25 Mar 2024 14:00 - 18:00 (tbc) Online and Room SG1, Alison Richard Building, 7 West Road, Cambridge


This event has been cancelled, apologies for any inconvenience caused.

As Artificial Intelligence (AI) continues to permeate society in different ways, understanding the dynamics of the public discourse surrounding this transformative technology becomes imperative. While AI is now a common topic of discussion in public conversations, the specific language used by the most prominent figures in the tech sector, as well as policymakers, tends to alternate between abstract, vague, and mysterious. Most recently, at the AI Safety Summit at Bletchley Park in the UK Elon Musk referred to AI as a “magic genie”. From ‘neural networks’ to ‘black boxes’, metaphors and utopian (or dystopian) statements pervade the discourse. Yet invoking these kinds of narratives and images only exacerbate confusion and anxiety around emergent technologies amongst the wider public and users. Similarly, policy discourse on AI has equally shifted more and more into the focus of public attention in recent years. With growing concerns around new technological advances, policymakers are increasingly committed to drafting new legal frameworks and guidelines. In the UK, we have seen the development of the Online Safety Bill alongside the wider National AI Strategy, and, in the EU, the Digital Services Act has been continuously enhanced to ensure the creation of safer digital spaces.

In this workshop, we will explore how technologists, government officials, and policymakers frame discussions around AI, with a particular focus on the metaphors they use. This involves examining the delicate balance between fostering innovation and ensuring responsible AI development, thereby shedding light on the challenges policymakers face in navigating the complex landscape of emerging technologies.

How these new prevalent technologies are communicated to the public is crucial to ensure that users are fully informed about not only the functionalities but also the potential impacts of the systems and devices they use daily. Ethical considerations emerge from this as a critical theme both in the tech industry and in policy discourse, and academic research needs to scrutinise how ethical principles are articulated and operationalised by both sectors, often in metaphorical ways, investigating the convergence and divergence of ethical frameworks.

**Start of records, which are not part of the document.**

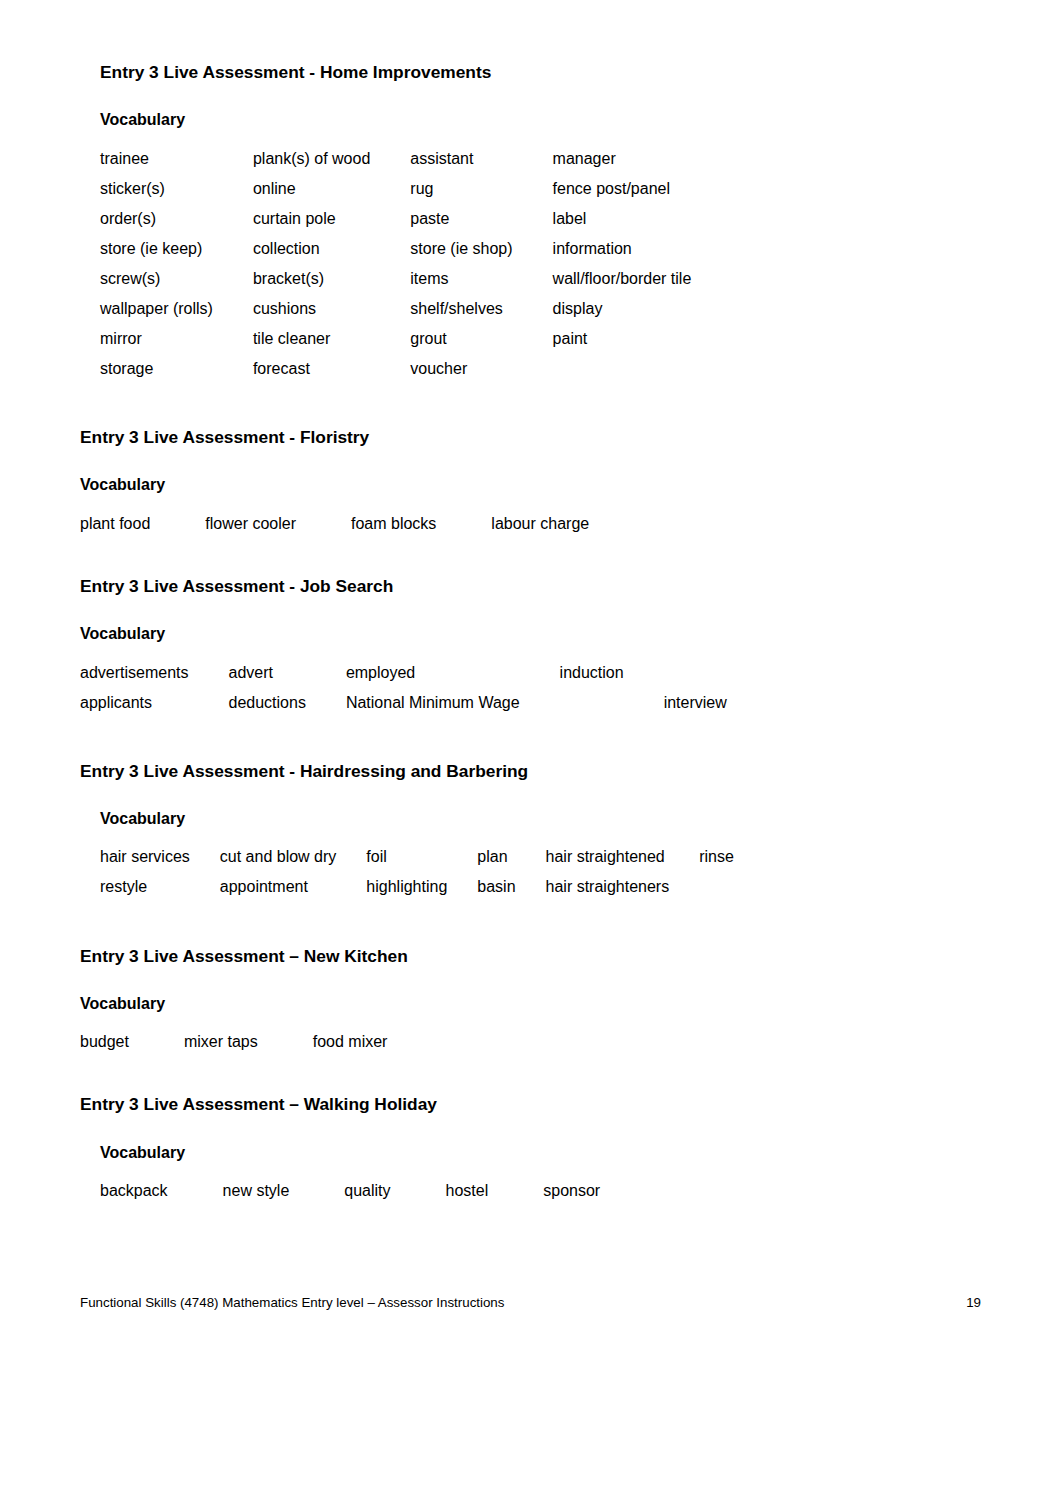Entry 3 Live Assessment - Home Improvements
Vocabulary
| trainee | plank(s) of wood | assistant | manager |
| sticker(s) | online | rug | fence post/panel |
| order(s) | curtain pole | paste | label |
| store (ie keep) | collection | store (ie shop) | information |
| screw(s) | bracket(s) | items | wall/floor/border tile |
| wallpaper (rolls) | cushions | shelf/shelves | display |
| mirror | tile cleaner | grout | paint |
| storage | forecast | voucher | |
Entry 3 Live Assessment - Floristry
Vocabulary
plant food flower cooler foam blocks labour charge
Entry 3 Live Assessment - Job Search
Vocabulary
| advertisements | advert | employed | induction | |
| applicants | deductions | National Minimum Wage | | interview |
Entry 3 Live Assessment - Hairdressing and Barbering
Vocabulary
| hair services | cut and blow dry | foil | plan | hair straightened | rinse |
| restyle | appointment | highlighting | basin | hair straighteners | |
Entry 3 Live Assessment – New Kitchen
Vocabulary
budget mixer taps food mixer
Entry 3 Live Assessment – Walking Holiday
Vocabulary
backpack new style quality hostel sponsor
Functional Skills (4748) Mathematics Entry level – Assessor Instructions 19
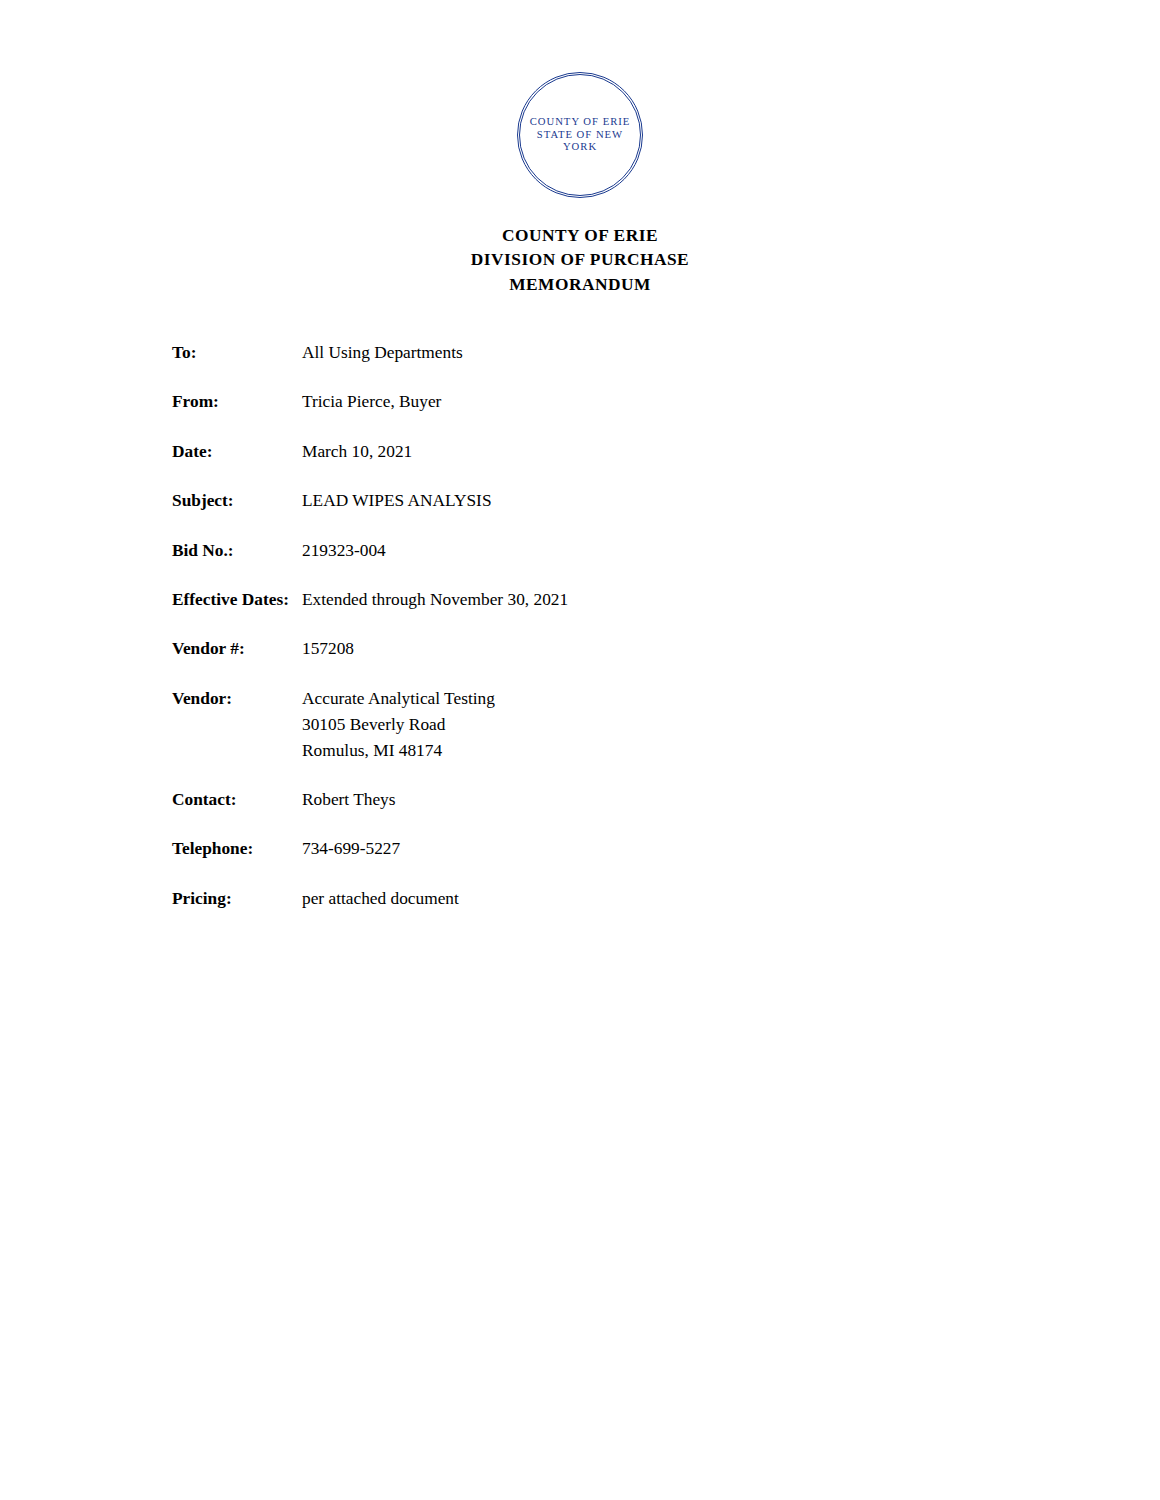COUNTY OF ERIE
STATE OF NEW YORK
COUNTY OF ERIE
DIVISION OF PURCHASE
MEMORANDUM
To:
All Using Departments
From:
Tricia Pierce, Buyer
Date:
March 10, 2021
Subject:
LEAD WIPES ANALYSIS
Bid No.:
219323-004
Effective Dates:
Extended through November 30, 2021
Vendor #:
157208
Vendor:
Accurate Analytical Testing 30105 Beverly Road Romulus, MI 48174
Contact:
Robert Theys
Telephone:
734-699-5227
Pricing:
per attached document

From issues of bias in algorithms to concerns about the societal impact of AI, discourse surrounding AI needs to be honest and concretely address these issues.

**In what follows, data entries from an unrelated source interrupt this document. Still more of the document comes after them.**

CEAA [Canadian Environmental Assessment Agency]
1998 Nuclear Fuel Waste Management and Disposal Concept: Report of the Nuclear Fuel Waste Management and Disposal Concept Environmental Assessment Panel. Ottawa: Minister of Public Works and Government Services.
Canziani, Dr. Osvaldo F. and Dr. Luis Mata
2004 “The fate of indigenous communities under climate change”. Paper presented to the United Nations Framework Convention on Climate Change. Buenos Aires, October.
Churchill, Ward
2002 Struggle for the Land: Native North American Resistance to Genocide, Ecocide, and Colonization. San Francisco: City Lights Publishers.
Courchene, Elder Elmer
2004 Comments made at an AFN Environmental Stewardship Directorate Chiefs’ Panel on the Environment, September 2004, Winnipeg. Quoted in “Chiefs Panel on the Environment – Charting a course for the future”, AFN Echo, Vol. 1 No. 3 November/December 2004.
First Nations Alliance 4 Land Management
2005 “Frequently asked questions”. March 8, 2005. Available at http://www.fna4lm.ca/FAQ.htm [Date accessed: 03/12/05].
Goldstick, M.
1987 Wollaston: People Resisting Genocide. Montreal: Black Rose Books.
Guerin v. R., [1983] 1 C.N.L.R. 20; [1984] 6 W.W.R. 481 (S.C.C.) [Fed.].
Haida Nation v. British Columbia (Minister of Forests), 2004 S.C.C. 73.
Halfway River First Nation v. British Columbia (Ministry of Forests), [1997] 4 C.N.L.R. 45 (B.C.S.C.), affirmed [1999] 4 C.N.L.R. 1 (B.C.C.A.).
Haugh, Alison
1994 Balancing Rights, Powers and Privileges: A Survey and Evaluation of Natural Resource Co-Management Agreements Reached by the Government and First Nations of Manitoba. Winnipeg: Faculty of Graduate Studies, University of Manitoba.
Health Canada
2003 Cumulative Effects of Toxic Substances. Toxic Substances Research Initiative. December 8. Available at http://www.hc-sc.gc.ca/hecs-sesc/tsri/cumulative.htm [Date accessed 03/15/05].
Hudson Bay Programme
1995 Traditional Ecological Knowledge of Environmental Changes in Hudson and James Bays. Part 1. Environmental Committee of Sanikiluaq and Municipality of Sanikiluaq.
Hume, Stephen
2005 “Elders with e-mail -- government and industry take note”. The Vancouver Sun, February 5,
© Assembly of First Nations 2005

This workshop will bring together experts and stakeholders from different academic disciplines and non-academic sectors including industry, journalism, and policy. Overall, we seek to critically assess current discourse practices and discuss the possibility of framing conversations about AI differently to enable more direct, responsible and accessible discourse spaces and strategies. Among the questions we will be addressing include

  • How do industry representatives and policymakers talk about AI? What linguistic/rhetorical tools do they use?
  • How do these practices affect understanding and perception of emergent technologies amongst the general public?
  • Can we think of / develop different communication strategies?
  • What is needed to make industry/policy communication clearer and more accessible?

The workshop programme will be available shortly.